Santa Eulalia, a town on the island of Ibiza 300 miles southeast of Madrid, last week nullified in a vote the pro-BDS resolution it passed in the summer following legal action initiated against the municipality over the earlier vote, ACOM, the Spanish pro-Israel organization, told JTA on Friday.

More than a dozen such BDS resolutions have been reversed over the past two years in Spain, where over 50 municipalities have endorsed BDS – more than anywhere else in Europe. But in most of the cases, the reversals came after courts ruled BDS discriminatory or local governments issued decrees against such boycotts, according to ACOM President Angel Mas.

“It is rare for a municipality council to cancel in a vote a resolution that it had passed only months before,” he said.

The center-right Popular Party, which opposes boycott initiatives against Israel, called the second vote amid pressure from senior politicians and because of concerns that ACOM’s legal action against the resolution at Santa Eulalia would end in a nullification, Mas said. Such a reversal by vote has occurred only “once or twice” before in Spain, he said.

During town hall debates about the resolution, Popular Party representatives argued it would be unfair to focus on the democratic nation of Israel at a time when hundreds of thousands  of Syrians have died in a brutal civil war among rebels, Islamists and forces loyal to the country’s dictator, Bashar Assad, Mas said.

Last month, the Administrative Appeals Court No. 3 of Barcelona scrapped the motion passed in March by the suburban municipality of Sant Adrià de Besòs on the grounds that it was unconstitutional.

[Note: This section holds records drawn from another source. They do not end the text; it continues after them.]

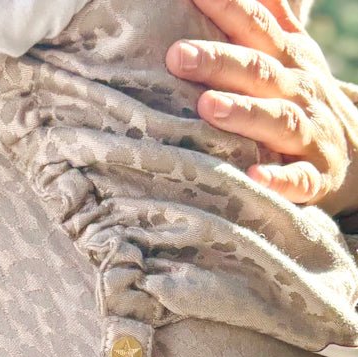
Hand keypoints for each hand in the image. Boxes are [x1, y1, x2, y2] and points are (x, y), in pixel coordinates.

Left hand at [165, 0, 357, 215]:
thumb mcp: (294, 56)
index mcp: (290, 60)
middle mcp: (300, 91)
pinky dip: (277, 178)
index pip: (257, 28)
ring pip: (278, 120)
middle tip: (177, 55)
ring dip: (244, 113)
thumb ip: (272, 20)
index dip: (229, 7)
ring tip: (207, 106)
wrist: (356, 156)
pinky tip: (253, 175)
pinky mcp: (314, 176)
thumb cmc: (305, 101)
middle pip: (259, 71)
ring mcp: (310, 134)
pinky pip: (297, 179)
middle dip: (219, 61)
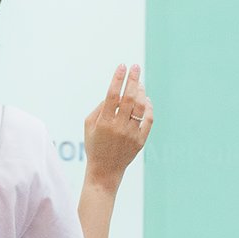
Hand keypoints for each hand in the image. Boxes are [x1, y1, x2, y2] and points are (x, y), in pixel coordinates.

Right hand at [83, 64, 152, 189]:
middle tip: (136, 66)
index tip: (122, 66)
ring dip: (141, 92)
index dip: (118, 79)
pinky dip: (148, 107)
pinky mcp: (140, 140)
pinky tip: (146, 100)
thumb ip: (100, 107)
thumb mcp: (89, 126)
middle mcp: (118, 128)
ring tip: (140, 83)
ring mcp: (131, 134)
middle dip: (133, 80)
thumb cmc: (95, 145)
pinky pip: (148, 119)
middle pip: (128, 98)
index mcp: (104, 123)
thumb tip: (116, 92)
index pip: (112, 95)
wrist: (104, 171)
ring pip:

Promoting BDS is illegal in France, where doing so is considered a form of incitement. Britain’s government said it was considering similar legislation. Spain has no laws specifically against boycotting other nations, as France does, but since 2014 some of the country’s highest tribunals appear to be leaning that way.

Mas welcomed the vote in Santa Eulalia, saying it was preferable to obtaining an injunction.

“Ours is not a litigious organization,” he said of ACOM. “We are not there to start court cases, but we are forced to do just that when illegal and discriminatory activities are taken against Israel. When these actions are corrected and the situation is resolved on the political field, where this issue belongs, that this is better than having to bring it to court.”